Lobo: Lobo was once nominated for the title of Spain's best football player. His rival for the title was the Hurricanes' own Toro. To help his player get the title, Garkos kidnapped Toro's sister, Maria, as part of a plan to distract Toro.

===The Garkos Family===
Stavros Garkos sometimes enlists the help of some relatives for some dirty tactics. Here are some of them:

Spiro Garkos: Stavros' brother. Spiro is nowhere to be seen without a uniform, and on his very first appearance, he's called "mister-in-charge-of-everything" by Amanda Carey. What could be noticed from his first appearance in "Stowaway", when he was revealed to be the coach of the Gorgons' Youth Team, the Police Chief of the Island of Garkos and the head of Child Welfare. In "Around the World in 90 Minutes", Spiro is the admiral of the Garkos Navy and helped his brother take over the aircraft carrier the Hurricanes were using to play football at sea. He also makes a cameo appearance in "There's Only One Jock Stone" as captain of Stavros Garkos's cruise ship.

Melinda Garkos: Stavros' sister. Melinda helps her brother in anything he wants to, no matter how low she has to get. Her low acts include making people ruined by Stavros Garkos sell their homes to him ("Water, Water, Everywhere"), stealing artifacts from an Egyptian pyramids ("Serpents of the Nile"), passing herself as the legendary Medusa ("The Curse of the Gorgon"), and helping the Gorgons forge evidence to blackmail the referee ("Dino's Snapshot").

Irena Bole: Stavros' niece. Stavros Garkos had a scheme involving a childhood friend of Cal Casey. This friend had criminal records and is now a goalkeeper for the L.A. Lasers. Irena only agreed to help her uncle in exchange of becoming the first female vice-president of Garkos Enterprises. When the plan failed, Garkos explains he wouldn't hire her even as a coffee lady. Since she's single (she's called Ms.) and doesn't bear the name Garkos, it can be assumed that Spiro and Melinda aren't Stavros Garkos's only siblings.

==*==

> [Job 1]:
From the text on the Garkos family, answer briefly:
(a) What title was Lobo nominated for?
(b) What three positions was Spiro revealed to hold in "Stowaway"?
(c) What did Irena Bole ask for in return for helping her uncle?
> [Job 2]:
Reproduce word for word the stretch of the text on the Garkos family that opens with the words "Lobo: Lobo was" and closes with "to distract Toro.".
Rely only on the text on the Garkos family, with no outside knowledge.

> [Dataset content]:
==*==

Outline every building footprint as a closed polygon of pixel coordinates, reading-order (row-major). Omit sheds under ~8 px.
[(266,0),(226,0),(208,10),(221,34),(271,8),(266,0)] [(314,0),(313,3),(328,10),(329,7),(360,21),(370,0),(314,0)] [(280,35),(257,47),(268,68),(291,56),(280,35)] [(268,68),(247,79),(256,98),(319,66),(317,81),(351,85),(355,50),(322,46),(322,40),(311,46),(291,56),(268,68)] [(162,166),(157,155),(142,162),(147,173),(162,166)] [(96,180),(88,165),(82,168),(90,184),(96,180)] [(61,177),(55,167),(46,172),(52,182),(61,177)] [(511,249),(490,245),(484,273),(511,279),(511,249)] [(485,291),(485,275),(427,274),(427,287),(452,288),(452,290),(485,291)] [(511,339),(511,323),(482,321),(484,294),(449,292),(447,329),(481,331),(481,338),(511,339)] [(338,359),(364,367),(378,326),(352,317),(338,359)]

==*==

> [Full solution 1]:
(a) Spain's best football player.
(b) Coach of the Gorgons' Youth Team, Police Chief of the Island of Garkos, and head of Child Welfare.
(c) To become the first female vice-president of Garkos Enterprises.

> [Full solution 2]:
Lobo: Lobo was once nominated for the title of Spain's best football player. His rival for the title was the Hurricanes' own Toro. To help his player get the title, Garkos kidnapped Toro's sister, Maria, as part of a plan to distract Toro.